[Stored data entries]
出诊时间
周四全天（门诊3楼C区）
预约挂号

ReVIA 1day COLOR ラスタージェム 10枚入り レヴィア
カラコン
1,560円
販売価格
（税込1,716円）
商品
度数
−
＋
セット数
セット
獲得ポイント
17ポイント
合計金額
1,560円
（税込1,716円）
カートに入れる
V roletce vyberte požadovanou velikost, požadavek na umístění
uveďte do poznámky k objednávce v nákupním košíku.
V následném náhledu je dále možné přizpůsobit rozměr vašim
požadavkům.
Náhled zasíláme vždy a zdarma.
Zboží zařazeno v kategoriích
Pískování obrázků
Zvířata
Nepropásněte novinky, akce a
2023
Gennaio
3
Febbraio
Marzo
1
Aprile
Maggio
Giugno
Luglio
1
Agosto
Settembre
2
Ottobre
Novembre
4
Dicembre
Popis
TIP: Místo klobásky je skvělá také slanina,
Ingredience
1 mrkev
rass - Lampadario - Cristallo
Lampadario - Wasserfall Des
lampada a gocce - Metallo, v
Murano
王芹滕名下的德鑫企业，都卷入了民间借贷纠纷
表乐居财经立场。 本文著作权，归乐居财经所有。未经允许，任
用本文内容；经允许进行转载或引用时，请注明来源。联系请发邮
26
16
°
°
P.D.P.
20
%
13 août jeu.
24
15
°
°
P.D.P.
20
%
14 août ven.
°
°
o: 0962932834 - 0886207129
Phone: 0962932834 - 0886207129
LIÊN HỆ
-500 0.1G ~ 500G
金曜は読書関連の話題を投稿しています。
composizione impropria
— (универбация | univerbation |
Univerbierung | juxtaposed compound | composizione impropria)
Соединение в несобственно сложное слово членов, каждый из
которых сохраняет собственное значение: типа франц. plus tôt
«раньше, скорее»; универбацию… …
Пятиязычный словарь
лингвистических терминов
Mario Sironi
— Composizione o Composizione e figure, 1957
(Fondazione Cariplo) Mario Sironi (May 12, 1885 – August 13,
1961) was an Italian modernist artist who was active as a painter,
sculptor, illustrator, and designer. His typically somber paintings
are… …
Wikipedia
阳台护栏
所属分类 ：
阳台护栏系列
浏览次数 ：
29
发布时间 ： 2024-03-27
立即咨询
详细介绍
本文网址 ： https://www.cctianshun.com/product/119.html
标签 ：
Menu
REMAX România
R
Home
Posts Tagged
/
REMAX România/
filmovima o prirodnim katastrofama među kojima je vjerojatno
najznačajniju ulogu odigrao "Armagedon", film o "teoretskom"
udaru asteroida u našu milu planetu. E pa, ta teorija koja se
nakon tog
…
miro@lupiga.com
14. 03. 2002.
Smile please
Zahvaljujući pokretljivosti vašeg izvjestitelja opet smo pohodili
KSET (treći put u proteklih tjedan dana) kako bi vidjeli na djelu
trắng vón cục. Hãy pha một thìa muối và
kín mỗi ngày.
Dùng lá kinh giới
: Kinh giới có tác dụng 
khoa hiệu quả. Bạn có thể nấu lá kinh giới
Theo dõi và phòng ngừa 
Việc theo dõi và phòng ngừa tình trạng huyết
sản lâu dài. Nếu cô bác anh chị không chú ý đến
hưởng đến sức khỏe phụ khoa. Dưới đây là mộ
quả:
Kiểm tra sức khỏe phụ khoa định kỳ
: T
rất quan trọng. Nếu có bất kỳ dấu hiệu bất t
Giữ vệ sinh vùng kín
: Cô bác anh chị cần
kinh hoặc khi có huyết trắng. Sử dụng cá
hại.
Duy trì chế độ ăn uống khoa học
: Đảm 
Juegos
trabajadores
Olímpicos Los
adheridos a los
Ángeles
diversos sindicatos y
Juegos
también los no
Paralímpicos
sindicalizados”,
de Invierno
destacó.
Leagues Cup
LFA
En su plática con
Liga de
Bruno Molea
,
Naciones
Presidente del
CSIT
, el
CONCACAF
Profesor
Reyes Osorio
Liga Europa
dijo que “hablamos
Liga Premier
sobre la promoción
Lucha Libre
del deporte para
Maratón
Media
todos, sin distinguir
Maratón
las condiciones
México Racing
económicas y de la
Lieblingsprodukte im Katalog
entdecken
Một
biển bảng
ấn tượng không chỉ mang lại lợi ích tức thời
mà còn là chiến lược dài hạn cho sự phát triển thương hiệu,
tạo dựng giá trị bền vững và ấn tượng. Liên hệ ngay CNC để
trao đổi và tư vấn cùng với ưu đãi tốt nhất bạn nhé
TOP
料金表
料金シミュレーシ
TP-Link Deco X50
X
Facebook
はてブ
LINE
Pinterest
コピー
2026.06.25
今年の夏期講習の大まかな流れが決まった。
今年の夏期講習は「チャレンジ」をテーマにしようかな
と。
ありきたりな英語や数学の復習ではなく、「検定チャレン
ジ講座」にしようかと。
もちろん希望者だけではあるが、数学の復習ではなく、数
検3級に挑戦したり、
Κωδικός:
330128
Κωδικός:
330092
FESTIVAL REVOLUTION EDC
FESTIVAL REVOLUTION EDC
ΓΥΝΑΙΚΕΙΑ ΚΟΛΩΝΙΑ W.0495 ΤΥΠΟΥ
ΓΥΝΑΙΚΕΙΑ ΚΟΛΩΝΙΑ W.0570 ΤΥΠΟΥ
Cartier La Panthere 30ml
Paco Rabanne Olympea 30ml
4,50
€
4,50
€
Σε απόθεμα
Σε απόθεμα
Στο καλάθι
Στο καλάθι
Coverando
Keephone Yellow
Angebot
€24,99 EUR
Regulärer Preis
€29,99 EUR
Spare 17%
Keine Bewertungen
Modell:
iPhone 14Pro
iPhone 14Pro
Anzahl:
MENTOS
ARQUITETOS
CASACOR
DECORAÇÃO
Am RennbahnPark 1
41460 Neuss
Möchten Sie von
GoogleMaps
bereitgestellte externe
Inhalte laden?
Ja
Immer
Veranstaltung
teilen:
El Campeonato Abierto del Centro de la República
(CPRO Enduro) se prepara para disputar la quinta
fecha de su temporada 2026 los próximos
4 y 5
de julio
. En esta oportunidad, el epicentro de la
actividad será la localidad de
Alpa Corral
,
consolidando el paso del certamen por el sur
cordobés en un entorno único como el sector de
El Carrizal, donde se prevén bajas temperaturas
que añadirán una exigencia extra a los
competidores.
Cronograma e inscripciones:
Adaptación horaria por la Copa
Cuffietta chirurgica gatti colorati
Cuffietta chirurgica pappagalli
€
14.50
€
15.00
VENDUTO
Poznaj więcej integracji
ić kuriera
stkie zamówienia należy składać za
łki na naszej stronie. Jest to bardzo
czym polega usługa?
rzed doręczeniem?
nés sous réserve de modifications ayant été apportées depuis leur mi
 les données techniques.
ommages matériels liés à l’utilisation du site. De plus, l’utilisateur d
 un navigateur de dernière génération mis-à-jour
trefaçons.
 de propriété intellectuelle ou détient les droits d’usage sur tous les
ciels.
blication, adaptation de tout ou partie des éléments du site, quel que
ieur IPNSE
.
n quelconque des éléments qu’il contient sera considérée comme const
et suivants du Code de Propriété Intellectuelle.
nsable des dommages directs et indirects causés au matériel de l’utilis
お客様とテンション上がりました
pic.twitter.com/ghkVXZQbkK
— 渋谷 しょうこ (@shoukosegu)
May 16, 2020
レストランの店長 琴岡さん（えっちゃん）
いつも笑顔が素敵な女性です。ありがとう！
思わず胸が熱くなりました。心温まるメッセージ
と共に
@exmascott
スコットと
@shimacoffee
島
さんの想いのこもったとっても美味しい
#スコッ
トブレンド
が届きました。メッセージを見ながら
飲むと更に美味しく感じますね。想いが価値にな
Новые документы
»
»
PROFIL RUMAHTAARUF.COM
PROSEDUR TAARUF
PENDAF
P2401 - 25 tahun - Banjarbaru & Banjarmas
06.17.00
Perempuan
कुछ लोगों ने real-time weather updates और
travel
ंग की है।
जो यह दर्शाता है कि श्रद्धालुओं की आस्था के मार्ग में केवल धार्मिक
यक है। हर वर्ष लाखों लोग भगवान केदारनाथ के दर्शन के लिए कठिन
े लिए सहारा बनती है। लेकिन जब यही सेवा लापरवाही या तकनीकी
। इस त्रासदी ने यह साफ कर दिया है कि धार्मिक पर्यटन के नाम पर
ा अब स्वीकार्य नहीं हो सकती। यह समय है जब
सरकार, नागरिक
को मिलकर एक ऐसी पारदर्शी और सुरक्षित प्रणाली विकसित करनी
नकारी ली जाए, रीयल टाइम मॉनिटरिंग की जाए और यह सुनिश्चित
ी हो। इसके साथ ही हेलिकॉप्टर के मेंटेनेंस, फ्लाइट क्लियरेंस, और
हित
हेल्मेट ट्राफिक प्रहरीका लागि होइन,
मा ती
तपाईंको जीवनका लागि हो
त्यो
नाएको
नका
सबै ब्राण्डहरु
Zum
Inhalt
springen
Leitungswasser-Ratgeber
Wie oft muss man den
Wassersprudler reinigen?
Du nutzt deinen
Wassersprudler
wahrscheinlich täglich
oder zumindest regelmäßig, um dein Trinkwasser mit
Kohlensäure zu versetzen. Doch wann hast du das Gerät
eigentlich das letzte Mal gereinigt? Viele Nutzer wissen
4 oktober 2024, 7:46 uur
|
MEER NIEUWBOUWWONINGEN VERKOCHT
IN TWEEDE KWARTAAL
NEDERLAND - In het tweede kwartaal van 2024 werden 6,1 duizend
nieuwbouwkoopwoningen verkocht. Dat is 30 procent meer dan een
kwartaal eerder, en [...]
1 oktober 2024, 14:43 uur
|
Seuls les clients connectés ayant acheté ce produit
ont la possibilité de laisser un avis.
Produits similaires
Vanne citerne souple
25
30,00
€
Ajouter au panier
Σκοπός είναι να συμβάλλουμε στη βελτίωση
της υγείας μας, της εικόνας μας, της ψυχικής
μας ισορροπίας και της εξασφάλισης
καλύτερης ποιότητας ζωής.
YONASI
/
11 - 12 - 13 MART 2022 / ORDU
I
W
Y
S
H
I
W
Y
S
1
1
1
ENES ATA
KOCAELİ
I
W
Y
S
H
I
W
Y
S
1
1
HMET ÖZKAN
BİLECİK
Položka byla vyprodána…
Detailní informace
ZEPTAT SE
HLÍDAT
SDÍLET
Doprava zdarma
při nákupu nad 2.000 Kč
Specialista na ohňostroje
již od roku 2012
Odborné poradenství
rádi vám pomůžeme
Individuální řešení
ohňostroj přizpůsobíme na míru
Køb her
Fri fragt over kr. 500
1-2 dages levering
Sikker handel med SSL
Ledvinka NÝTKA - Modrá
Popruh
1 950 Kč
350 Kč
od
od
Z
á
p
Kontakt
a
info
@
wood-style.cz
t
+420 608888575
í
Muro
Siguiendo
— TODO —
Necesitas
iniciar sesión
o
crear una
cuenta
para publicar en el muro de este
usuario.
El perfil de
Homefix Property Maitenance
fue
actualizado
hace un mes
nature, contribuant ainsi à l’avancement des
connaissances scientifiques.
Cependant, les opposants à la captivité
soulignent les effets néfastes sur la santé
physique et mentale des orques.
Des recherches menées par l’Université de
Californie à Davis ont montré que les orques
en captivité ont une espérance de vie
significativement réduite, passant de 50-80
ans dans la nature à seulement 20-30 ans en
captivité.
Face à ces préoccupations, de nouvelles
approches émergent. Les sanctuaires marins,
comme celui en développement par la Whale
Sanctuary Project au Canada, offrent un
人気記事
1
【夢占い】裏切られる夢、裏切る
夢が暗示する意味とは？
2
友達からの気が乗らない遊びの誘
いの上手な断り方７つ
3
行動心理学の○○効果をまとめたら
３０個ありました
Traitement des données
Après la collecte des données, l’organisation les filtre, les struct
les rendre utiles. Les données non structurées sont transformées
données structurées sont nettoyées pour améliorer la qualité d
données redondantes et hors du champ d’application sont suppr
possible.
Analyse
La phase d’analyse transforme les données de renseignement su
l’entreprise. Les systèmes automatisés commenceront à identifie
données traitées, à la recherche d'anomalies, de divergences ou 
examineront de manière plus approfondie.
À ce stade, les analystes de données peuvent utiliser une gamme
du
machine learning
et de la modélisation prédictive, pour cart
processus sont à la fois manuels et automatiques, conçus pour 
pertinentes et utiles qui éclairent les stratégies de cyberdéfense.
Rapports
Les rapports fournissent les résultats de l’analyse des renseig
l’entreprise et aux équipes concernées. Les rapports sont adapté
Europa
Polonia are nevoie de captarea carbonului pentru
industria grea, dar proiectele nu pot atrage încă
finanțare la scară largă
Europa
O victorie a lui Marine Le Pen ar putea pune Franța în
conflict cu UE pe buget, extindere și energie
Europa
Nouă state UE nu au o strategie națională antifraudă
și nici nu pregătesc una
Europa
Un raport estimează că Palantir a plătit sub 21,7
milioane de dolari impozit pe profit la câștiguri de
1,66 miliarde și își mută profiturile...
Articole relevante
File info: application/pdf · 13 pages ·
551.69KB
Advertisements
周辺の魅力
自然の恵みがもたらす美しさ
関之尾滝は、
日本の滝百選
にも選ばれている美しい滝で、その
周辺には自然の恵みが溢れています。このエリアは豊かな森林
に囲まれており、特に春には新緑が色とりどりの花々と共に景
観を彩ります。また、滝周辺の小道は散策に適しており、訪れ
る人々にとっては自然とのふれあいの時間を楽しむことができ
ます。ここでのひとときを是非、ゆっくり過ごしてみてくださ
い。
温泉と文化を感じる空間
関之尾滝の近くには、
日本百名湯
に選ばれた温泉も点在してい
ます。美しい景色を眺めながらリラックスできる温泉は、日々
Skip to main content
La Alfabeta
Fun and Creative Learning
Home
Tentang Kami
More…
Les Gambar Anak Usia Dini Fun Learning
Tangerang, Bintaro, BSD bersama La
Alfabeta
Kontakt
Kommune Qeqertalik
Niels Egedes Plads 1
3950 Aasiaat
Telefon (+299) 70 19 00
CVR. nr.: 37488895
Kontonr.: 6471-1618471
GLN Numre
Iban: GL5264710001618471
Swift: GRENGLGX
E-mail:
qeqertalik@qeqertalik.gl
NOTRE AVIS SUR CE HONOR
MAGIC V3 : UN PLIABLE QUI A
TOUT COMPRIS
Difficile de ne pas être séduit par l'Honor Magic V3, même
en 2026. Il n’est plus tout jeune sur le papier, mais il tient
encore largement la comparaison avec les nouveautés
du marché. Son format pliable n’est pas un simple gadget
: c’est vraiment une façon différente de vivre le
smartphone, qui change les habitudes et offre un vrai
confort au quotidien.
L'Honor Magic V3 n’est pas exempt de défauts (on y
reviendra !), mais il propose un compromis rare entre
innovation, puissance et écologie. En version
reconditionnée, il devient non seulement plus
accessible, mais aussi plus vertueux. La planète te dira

» **Your goal**:
Return each line of the data above that includes the word "plus".

» **Your solution**:
которых сохраняет собственное значение: типа франц. plus tôt
ommages matériels liés à l’utilisation du site. De plus, l’utilisateur d
examineront de manière plus approfondie.
en 2026. Il n’est plus tout jeune sur le papier, mais il tient
reconditionnée, il devient non seulement plus
accessible, mais aussi plus vertueux. La planète te dira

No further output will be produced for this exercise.